The Solid Signal Blog covers a lot of topics, but none more so than DIRECTV. As I write this, we have over 1,300 articles about our favorite satellite service. That’s about one quarter of the articles on the site, about one particular thing.
We love DIRECTV satellite service, and for most of the 2010s, Samsung smart TVs allowed you to connect to DIRECTV Genie DVRs without a client box. The technology was called RVU, and then DIRECTV-Ready. It was retired last year, but not before many of us developed a long association with Samsung smart TVs. I’ve owned several myself.
There’s always been risk
I first published an article in 2013 talking about Samsung Smart TVs. I worried about smart TVs with cameras and what they could be sending to the whole internet. Unfortunately that article was lost when we migrated blog platforms in 2017.
There’s a later one, though, which confirmed my worst fears. In 2015 it was revealed that Samsung’s microphones were on all the time and that they were impossible to turn off. Samsung says the data wasn’t used for anything but understanding what you wanted. Still it was a little scary any creepy.
What we didn’t realize then was, intentional spying was only part of the story.
Your TV can get viruses.
At least in theory anyway. Samsung’s smart TVs are based on an operating system called Tizen. It’s an offshoot of the Linux OS that powers most web servers. Tizen, Linux, Android, iOS and even the Mac OS are all based on Unix, one of the original industrial operating systems. Those other operating systems are prone to malware, and Tizen is too.
The good news is that Samsung puts in some virus protection. The bad news is that they haven’t told you about it and haven’t made it easy to find. You would think there would be some sort of scheduled scanning or automatic protection. That doesn’t seem to be the case though. In a recent tweet, Samsung encouraged their users to scan for viruses every few weeks. Here’s Samsung’s official video showing the procedure:
In a now-deleted tweet which The Verge was able to preserve, they advocate doing this every few weeks.
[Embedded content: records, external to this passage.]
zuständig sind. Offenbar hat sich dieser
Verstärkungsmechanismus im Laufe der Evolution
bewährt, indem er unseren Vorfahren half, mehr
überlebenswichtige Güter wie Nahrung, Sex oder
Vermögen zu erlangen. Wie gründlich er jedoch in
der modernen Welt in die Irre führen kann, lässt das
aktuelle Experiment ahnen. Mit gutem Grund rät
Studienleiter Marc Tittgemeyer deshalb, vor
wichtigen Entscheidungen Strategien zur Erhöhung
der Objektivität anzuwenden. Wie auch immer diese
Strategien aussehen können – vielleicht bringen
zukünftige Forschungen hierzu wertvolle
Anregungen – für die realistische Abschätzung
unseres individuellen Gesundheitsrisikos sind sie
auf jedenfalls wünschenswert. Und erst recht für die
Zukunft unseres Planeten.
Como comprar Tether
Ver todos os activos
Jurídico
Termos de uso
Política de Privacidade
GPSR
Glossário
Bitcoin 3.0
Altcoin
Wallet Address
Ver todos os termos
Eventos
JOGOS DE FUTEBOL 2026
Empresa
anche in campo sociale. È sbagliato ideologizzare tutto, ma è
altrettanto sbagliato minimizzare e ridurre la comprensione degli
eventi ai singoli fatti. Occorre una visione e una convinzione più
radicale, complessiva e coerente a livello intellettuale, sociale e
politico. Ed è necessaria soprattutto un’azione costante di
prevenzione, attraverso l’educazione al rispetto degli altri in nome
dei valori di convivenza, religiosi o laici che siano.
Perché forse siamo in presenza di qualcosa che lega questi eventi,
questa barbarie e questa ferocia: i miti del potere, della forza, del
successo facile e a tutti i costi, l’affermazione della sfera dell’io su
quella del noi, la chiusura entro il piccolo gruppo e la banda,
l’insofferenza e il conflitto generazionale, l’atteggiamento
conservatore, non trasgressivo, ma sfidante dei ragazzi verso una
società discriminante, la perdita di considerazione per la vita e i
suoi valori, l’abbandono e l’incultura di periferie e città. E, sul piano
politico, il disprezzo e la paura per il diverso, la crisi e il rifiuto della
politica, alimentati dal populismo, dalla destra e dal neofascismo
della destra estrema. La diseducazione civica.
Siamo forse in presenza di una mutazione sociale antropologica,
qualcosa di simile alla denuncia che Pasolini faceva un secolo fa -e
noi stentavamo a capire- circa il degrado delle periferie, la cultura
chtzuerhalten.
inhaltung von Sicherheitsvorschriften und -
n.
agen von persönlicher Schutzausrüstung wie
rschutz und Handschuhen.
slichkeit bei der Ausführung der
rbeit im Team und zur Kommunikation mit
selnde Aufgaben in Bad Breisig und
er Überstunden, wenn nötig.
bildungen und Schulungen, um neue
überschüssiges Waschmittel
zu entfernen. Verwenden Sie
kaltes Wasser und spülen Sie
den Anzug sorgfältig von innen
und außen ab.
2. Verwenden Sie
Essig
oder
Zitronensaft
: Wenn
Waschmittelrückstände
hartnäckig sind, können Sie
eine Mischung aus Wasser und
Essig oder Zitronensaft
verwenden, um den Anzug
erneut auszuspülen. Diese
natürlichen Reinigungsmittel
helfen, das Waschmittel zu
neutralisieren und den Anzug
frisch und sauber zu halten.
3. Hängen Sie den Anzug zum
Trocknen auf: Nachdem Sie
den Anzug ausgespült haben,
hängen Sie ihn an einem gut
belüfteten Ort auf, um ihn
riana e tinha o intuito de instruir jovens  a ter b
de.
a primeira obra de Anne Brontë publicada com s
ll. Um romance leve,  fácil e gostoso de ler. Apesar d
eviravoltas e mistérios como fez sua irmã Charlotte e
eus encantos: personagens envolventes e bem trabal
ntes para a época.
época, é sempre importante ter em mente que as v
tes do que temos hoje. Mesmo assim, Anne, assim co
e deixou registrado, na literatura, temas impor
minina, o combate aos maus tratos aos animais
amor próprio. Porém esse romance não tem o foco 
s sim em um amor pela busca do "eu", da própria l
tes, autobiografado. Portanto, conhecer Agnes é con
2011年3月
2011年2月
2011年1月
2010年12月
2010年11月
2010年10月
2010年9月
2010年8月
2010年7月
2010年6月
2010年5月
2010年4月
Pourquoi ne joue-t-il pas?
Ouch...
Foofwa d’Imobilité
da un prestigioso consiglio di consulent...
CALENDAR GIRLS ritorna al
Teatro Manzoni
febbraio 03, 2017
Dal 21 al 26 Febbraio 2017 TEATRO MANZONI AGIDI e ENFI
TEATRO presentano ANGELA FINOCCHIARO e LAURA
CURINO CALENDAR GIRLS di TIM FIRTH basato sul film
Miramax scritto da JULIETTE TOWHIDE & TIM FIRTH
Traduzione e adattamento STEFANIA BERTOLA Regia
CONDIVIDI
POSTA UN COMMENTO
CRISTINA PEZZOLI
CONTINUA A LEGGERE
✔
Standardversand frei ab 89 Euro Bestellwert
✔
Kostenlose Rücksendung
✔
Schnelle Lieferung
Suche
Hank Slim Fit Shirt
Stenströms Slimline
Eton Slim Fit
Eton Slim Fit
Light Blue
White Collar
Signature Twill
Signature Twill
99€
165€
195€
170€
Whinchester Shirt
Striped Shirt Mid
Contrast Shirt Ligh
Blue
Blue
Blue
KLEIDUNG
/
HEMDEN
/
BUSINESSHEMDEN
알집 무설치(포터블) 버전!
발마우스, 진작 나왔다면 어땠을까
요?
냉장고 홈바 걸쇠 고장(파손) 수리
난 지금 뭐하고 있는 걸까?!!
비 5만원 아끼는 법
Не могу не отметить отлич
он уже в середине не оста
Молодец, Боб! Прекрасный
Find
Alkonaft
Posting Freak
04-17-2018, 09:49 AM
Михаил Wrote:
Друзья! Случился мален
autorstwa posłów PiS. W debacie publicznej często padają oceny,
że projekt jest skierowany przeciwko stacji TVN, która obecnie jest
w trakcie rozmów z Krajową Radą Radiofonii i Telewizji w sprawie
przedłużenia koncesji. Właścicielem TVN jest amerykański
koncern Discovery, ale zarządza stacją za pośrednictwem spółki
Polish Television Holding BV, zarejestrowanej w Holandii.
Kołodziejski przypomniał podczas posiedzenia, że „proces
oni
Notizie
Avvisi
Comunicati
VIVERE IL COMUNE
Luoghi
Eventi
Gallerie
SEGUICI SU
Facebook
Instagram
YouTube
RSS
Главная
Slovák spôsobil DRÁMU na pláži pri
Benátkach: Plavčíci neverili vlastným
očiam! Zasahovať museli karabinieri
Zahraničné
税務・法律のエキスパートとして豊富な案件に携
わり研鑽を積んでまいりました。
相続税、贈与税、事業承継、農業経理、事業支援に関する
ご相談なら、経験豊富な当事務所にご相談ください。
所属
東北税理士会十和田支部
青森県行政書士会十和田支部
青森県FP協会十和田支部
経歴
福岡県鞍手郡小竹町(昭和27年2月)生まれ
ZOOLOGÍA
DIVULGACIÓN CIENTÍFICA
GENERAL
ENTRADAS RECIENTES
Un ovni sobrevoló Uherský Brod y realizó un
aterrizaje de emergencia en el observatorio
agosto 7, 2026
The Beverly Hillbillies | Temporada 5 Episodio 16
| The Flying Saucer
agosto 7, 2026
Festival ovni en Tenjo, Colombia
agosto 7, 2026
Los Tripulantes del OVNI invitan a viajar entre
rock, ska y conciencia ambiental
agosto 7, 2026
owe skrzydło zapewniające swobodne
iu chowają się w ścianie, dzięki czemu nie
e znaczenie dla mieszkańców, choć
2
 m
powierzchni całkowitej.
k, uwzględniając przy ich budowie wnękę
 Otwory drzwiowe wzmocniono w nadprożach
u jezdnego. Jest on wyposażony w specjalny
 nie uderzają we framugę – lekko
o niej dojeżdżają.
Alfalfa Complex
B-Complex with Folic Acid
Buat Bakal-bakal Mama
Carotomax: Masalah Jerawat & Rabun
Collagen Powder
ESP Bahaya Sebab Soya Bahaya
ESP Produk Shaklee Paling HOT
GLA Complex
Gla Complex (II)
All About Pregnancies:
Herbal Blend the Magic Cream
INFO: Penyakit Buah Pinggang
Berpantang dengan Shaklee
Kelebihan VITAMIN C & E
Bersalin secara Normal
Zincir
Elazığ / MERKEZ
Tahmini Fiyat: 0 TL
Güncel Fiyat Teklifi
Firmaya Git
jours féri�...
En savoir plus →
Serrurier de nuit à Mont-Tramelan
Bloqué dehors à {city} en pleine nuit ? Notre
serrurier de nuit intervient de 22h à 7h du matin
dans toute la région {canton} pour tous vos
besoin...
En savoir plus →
Every few weeks. I bet you’ve had your Samsung Smart TV a while and never did this, ever. Who knows what’s on there.
Is the threat overblown?
Viruses on a Samsung TV would seem to be what programmers call an “edge case.” It’s not likely. You would need to have an active account where you download paid apps. Then you would need to actually download some of those apps. After that you would have to download an app that was sketchy enough that it could contain malware. Then, (backing up a little) someone would have felt like it was worth the time to write a virus for these TVs. A lot of things would have to go wrong for all of this to happen.
Yet, that’s sort of what hackers look for. It’s easy enough for the big companies to protect against the big threats. Putting a virus on your TV is just the sort of thing that hackers would do, because it could be years before it’s found.
As I said… do this.
OK, maybe you’re not at home while you’re reading this. But if you do have a fairly recent Samsung Smart TV, then do scan for viruses. Chances are you won’t find any. But it’s worth the time to do it and it only takes a second.